A orientação foi formalizada por meio de uma Nota Técnica encaminhada aos gestores estaduais e municipais. O documento recomenda a adoção antecipada de medidas para reduzir o impacto das mudanças climáticas sobre a circulação das arboviroses e fortalecer a capacidade de resposta dos serviços de saúde.

Segundo projeções elaboradas pelo sistema InfoDengue, da Fundação Oswaldo Cruz (Fiocruz), o Brasil poderá registrar cerca de 1,7 milhão de casos de dengue em 2027, caso o cenário climático previsto se confirme.

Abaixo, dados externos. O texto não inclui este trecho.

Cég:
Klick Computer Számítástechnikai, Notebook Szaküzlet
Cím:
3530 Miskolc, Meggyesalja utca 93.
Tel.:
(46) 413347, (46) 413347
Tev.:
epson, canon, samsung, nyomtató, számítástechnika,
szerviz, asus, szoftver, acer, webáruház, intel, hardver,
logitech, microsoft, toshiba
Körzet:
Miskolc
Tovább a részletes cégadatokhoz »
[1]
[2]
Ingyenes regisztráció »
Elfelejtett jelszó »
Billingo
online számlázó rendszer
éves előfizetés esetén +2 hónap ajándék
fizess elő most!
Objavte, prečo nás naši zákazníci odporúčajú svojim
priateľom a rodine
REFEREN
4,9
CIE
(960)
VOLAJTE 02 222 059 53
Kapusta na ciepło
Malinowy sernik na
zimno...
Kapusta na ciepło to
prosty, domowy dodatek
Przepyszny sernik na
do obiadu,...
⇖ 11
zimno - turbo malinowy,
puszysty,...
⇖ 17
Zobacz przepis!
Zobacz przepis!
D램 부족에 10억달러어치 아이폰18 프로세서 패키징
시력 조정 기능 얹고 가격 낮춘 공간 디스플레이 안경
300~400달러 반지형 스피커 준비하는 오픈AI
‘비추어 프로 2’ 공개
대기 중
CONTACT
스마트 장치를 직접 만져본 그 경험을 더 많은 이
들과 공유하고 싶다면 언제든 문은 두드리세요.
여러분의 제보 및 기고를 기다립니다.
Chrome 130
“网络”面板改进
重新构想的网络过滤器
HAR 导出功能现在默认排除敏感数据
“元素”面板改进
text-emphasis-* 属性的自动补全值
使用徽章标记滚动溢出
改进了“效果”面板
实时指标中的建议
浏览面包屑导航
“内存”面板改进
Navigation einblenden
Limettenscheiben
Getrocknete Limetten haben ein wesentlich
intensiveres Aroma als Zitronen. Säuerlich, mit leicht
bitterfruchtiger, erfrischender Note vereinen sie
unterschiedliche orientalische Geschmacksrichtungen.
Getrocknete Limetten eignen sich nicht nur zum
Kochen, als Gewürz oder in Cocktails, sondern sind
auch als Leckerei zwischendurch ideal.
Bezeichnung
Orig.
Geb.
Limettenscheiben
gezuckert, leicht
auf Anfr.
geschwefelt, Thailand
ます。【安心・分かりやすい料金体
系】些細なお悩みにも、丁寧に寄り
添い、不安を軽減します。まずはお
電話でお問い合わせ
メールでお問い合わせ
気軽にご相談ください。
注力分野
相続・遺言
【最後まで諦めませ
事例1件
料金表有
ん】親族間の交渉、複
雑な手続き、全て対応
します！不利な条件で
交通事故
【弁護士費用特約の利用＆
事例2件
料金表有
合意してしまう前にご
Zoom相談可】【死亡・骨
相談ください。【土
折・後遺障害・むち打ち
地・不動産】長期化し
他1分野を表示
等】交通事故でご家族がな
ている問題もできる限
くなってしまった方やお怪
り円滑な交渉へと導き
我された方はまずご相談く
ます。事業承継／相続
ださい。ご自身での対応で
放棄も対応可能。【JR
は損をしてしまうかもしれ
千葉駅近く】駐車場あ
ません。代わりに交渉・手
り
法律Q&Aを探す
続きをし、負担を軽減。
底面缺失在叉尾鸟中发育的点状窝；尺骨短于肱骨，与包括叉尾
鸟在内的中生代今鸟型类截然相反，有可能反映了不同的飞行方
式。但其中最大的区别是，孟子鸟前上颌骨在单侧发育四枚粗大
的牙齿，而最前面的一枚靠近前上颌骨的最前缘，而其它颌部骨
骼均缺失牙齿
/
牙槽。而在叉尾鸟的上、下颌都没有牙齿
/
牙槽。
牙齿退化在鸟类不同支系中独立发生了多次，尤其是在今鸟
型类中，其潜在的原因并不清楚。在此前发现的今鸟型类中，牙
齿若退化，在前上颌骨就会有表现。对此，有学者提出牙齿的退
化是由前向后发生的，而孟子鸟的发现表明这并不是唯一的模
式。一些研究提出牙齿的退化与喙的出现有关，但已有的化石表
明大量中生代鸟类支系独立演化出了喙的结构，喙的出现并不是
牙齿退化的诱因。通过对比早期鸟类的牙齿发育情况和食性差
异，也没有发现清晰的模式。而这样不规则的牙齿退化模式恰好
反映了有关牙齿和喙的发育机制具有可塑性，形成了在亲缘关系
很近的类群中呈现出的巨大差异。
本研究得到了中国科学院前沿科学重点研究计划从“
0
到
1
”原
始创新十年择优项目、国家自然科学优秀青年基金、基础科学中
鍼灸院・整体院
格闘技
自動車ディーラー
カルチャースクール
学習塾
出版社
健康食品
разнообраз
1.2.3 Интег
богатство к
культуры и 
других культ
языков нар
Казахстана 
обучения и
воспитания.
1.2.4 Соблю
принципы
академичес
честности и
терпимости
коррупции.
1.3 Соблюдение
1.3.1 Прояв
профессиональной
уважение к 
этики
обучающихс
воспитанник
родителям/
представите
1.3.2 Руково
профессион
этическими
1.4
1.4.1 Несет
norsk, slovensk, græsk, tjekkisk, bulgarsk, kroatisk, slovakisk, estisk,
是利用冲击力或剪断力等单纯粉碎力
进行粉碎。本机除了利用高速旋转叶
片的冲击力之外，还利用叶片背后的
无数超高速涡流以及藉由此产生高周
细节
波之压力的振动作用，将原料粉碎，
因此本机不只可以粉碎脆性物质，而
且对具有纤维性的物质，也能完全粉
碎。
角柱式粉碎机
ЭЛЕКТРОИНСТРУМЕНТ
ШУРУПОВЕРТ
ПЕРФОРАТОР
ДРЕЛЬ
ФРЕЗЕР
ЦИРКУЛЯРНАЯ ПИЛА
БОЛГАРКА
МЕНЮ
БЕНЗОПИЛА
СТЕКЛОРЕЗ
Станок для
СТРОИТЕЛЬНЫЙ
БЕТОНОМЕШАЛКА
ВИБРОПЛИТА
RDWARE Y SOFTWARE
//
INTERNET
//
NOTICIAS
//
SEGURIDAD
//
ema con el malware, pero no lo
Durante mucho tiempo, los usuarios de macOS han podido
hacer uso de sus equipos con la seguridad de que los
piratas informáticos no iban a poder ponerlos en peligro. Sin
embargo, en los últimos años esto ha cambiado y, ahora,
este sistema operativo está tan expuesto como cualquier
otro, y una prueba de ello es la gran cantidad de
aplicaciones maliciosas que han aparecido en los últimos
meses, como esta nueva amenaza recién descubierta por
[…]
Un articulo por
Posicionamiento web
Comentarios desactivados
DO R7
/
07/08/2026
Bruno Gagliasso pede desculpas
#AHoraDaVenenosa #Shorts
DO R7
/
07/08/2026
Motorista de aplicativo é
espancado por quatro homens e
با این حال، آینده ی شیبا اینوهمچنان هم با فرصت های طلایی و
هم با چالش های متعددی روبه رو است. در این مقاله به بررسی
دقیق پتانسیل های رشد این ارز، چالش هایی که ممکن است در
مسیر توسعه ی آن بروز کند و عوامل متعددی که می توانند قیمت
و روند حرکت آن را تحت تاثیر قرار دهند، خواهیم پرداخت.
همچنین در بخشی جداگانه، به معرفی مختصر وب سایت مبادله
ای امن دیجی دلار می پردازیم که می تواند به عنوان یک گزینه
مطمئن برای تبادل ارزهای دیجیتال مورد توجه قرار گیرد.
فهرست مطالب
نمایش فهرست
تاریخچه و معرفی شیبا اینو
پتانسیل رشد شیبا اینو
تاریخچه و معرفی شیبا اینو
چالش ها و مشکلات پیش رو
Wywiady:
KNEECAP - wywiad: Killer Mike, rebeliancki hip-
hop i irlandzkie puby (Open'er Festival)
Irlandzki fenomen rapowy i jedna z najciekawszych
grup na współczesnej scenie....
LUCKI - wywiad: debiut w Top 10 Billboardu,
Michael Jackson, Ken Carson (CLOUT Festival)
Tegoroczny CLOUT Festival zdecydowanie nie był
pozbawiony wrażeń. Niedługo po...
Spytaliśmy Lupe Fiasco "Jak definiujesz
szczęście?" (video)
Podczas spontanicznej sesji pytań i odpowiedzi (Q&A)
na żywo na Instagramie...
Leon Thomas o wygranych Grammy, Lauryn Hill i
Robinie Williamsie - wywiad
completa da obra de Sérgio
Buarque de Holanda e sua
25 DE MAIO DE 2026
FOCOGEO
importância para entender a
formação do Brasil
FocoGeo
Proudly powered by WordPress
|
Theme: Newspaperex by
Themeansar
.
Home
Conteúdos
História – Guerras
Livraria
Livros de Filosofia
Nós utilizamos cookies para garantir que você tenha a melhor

As estimativas consideram informações da Organização Meteorológica Mundial (WMO) e do Instituto Nacional de Meteorologia (Inmet), que apontam a possibilidade de um episódio de El Niño com intensidade moderada a forte. O fenômeno altera os padrões de temperatura e precipitação em diferentes regiões do país, criando condições favoráveis à reprodução do mosquito transmissor.

Em algumas localidades, o aumento das temperaturas e das chuvas pode ampliar a oferta de criadouros naturais. Em outras, a estiagem prolongada pode estimular o armazenamento de água em recipientes domésticos, favorecendo igualmente a proliferação do vetor.

Diante desse cenário, o Ministério da Saúde orienta estados e municípios a intensificarem as ações de vigilância epidemiológica e de controle vetorial. Entre as recomendações estão a realização de bloqueios de transmissão logo nos primeiros casos identificados, a reorganização das atividades dos Agentes de Combate às Endemias e a ampliação do uso das tecnologias de controle do Aedes aegypti já preconizadas pela pasta.

O ministério também destaca que a participação da população será decisiva para conter um eventual aumento da transmissão. A recomendação é que os gestores reforcem campanhas de comunicação e conscientização para incentivar a eliminação de recipientes que possam acumular água, além de orientar a população sobre os sinais e sintomas das arboviroses e a importância de procurar atendimento médico nos primeiros indícios da doença.

Apesar do alerta, o cenário epidemiológico atual é considerado mais favorável do que o registrado no ano passado. Dados do Ministério da Saúde mostram que, até 20 de junho de 2026, o Brasil contabilizou 392,8 mil casos de dengue, uma redução de 73% em comparação com o mesmo período de 2025. Os casos de chikungunya também apresentaram queda de 46% no período.

A pasta ressalta, no entanto, que as projeções divulgadas são estimativas epidemiológicas construídas a partir de diferentes cenários climáticos e poderão ser atualizadas conforme novas informações sejam incorporadas aos modelos de previsão. O Ministério da Saúde informou que continuará monitorando a evolução do fenômeno e poderá emitir novos alertas sempre que houver necessidade.

O acompanhamento da situação epidemiológica e das projeções para dengue pode ser realizado por meio da plataforma InfoDengue, que reúne dados atualizados sobre a circulação das arboviroses em todo o país.